• _Prompt 1_
Can you rewrite the records from the line containing "genus: Amphicarpaea" through the line containing "scientific name: Dichanthelium ravenelii" as a JSON list of strings, with one string per line and blank lines left out?

• _Quoted text_
'''

Look out the window at the crowded streets below
Seems everybody has someplace to go.
Look in the mirror with far away eyes
Cry in silence at a wasted life.
Do you believe when I tell you
That lonely is the hardest.
Do you believe when I tell you
That lonely is the hardest state of all.
Suzi Quatro ‘Lonely is the Hardest’


Photo by Kristina Tripkovic on Unsplash

Well, today is my 59th birthday and like pretty much every day of the year I’m spending it alone.

Since losing my parents in 2008 I lost what little contact I had with my aunts, uncles, and cousins – they never really bothered with me before then anyway. I was always the black sheep of the family.

As for friends? Well, I lost a lot of the fair-weather type friends when I lost my job in 2013 following my heart attack. I still see them around the area but they never bother to speak.

'''

• _Exercise materials_
'''

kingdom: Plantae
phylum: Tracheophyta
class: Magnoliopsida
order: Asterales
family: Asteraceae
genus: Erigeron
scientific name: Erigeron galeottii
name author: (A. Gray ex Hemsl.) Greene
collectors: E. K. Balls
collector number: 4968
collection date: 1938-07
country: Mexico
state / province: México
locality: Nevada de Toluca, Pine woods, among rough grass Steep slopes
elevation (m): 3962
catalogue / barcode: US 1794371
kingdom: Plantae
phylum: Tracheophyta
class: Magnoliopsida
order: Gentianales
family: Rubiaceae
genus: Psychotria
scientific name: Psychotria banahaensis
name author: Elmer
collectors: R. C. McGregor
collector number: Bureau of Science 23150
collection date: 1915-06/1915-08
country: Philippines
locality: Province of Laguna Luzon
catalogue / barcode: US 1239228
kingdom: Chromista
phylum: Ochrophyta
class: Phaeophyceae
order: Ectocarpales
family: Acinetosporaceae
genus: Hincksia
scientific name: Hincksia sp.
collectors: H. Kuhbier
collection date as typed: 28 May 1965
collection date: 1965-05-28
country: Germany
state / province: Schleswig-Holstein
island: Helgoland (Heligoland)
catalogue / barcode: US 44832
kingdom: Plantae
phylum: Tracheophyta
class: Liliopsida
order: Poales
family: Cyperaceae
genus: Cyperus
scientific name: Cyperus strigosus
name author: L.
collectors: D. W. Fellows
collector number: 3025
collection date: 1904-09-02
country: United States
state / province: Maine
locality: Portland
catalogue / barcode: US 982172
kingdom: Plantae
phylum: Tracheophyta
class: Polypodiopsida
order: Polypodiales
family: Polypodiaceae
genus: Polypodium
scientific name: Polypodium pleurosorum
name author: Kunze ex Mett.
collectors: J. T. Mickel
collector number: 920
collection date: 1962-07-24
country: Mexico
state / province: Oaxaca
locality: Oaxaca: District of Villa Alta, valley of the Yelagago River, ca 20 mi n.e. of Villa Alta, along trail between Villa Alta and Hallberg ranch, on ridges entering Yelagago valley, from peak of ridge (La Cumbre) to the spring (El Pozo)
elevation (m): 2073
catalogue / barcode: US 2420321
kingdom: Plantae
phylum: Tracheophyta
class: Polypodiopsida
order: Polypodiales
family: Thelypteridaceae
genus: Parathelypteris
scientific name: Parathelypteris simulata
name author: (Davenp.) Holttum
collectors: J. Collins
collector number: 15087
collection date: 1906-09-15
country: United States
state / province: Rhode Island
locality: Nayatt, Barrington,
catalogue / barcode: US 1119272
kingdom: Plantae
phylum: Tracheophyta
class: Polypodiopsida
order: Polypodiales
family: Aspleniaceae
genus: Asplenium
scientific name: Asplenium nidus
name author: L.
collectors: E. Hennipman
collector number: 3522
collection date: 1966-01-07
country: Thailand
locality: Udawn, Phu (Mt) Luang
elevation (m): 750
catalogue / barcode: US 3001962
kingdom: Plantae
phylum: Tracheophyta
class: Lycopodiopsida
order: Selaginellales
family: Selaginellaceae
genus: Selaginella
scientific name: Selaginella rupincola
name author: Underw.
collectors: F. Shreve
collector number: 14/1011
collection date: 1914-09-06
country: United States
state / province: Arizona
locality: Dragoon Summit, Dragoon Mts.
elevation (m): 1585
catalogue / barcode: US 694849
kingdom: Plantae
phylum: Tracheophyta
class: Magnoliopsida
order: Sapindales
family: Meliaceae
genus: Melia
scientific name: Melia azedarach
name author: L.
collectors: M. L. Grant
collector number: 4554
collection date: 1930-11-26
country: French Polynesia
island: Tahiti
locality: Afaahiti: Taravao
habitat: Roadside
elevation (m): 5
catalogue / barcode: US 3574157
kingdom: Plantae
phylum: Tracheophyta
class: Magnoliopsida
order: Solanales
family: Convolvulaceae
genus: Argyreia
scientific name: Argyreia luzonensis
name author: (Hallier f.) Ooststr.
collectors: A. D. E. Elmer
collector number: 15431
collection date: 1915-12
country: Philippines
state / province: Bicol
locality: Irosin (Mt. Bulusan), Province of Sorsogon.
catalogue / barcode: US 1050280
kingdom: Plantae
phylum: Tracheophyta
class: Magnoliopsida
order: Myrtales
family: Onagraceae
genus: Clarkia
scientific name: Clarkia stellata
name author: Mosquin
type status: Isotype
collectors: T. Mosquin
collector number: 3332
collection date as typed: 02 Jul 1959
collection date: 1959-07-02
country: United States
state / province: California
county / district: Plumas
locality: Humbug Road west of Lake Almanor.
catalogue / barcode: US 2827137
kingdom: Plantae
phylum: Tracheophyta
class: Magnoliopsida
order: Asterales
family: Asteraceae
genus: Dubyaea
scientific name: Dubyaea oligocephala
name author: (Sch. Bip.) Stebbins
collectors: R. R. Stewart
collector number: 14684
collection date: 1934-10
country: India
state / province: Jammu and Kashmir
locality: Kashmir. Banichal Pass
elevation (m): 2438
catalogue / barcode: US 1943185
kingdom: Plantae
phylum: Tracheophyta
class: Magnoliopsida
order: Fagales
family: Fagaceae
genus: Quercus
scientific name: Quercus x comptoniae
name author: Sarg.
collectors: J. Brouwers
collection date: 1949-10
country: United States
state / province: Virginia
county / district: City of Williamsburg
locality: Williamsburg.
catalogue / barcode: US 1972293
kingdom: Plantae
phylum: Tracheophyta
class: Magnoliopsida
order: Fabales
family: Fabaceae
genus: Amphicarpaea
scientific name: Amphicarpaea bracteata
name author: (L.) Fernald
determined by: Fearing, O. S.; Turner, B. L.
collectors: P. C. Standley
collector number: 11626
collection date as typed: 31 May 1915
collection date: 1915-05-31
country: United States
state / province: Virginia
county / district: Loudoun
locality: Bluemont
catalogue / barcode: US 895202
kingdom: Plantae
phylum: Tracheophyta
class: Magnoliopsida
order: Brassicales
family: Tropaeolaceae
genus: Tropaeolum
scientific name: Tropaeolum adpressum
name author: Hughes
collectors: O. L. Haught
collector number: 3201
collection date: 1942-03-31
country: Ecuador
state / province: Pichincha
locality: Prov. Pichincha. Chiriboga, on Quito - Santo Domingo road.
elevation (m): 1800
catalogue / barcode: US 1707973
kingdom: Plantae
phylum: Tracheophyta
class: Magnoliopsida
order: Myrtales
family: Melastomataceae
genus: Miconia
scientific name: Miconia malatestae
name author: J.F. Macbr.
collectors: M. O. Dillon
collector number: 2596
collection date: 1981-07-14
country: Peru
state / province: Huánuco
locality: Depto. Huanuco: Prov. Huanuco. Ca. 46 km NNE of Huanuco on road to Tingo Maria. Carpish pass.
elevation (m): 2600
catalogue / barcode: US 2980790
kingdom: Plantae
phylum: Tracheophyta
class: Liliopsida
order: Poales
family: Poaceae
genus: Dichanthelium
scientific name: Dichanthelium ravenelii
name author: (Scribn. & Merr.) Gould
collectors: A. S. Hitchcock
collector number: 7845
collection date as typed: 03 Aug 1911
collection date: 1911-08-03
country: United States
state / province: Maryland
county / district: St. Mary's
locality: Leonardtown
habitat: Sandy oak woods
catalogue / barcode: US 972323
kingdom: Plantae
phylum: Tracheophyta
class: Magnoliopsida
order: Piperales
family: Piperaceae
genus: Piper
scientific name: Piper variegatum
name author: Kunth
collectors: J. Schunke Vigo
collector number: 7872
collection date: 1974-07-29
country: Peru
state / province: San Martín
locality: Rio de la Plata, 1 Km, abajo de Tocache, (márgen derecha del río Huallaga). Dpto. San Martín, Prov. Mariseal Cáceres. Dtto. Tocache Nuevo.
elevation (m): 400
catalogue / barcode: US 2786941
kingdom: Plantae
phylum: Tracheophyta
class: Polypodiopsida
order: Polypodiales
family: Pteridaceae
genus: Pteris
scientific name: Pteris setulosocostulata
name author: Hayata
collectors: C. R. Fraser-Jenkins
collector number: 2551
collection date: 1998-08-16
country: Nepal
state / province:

'''

• _Prompt 2_
In the text about spending a birthday alone, which relatives does the writer say they lost contact with?

• _Full solution 1_
[
  "genus: Amphicarpaea",
  "scientific name: Amphicarpaea bracteata",
  "name author: (L.) Fernald",
  "determined by: Fearing, O. S.; Turner, B. L.",
  "collectors: P. C. Standley",
  "collector number: 11626",
  "collection date as typed: 31 May 1915",
  "collection date: 1915-05-31",
  "country: United States",
  "state / province: Virginia",
  "county / district: Loudoun",
  "locality: Bluemont",
  "catalogue / barcode: US 895202",
  "kingdom: Plantae",
  "phylum: Tracheophyta",
  "class: Magnoliopsida",
  "order: Brassicales",
  "family: Tropaeolaceae",
  "genus: Tropaeolum",
  "scientific name: Tropaeolum adpressum",
  "name author: Hughes",
  "collectors: O. L. Haught",
  "collector number: 3201",
  "collection date: 1942-03-31",
  "country: Ecuador",
  "state / province: Pichincha",
  "locality: Prov. Pichincha. Chiriboga, on Quito - Santo Domingo road.",
  "elevation (m): 1800",
  "catalogue / barcode: US 1707973",
  "kingdom: Plantae",
  "phylum: Tracheophyta",
  "class: Magnoliopsida",
  "order: Myrtales",
  "family: Melastomataceae",
  "genus: Miconia",
  "scientific name: Miconia malatestae",
  "name author: J.F. Macbr.",
  "collectors: M. O. Dillon",
  "collector number: 2596",
  "collection date: 1981-07-14",
  "country: Peru",
  "state / province: Huánuco",
  "locality: Depto. Huanuco: Prov. Huanuco. Ca. 46 km NNE of Huanuco on road to Tingo Maria. Carpish pass.",
  "elevation (m): 2600",
  "catalogue / barcode: US 2980790",
  "kingdom: Plantae",
  "phylum: Tracheophyta",
  "class: Liliopsida",
  "order: Poales",
  "family: Poaceae",
  "genus: Dichanthelium",
  "scientific name: Dichanthelium ravenelii"
]

• _Full solution 2_
- aunts
- uncles
- cousins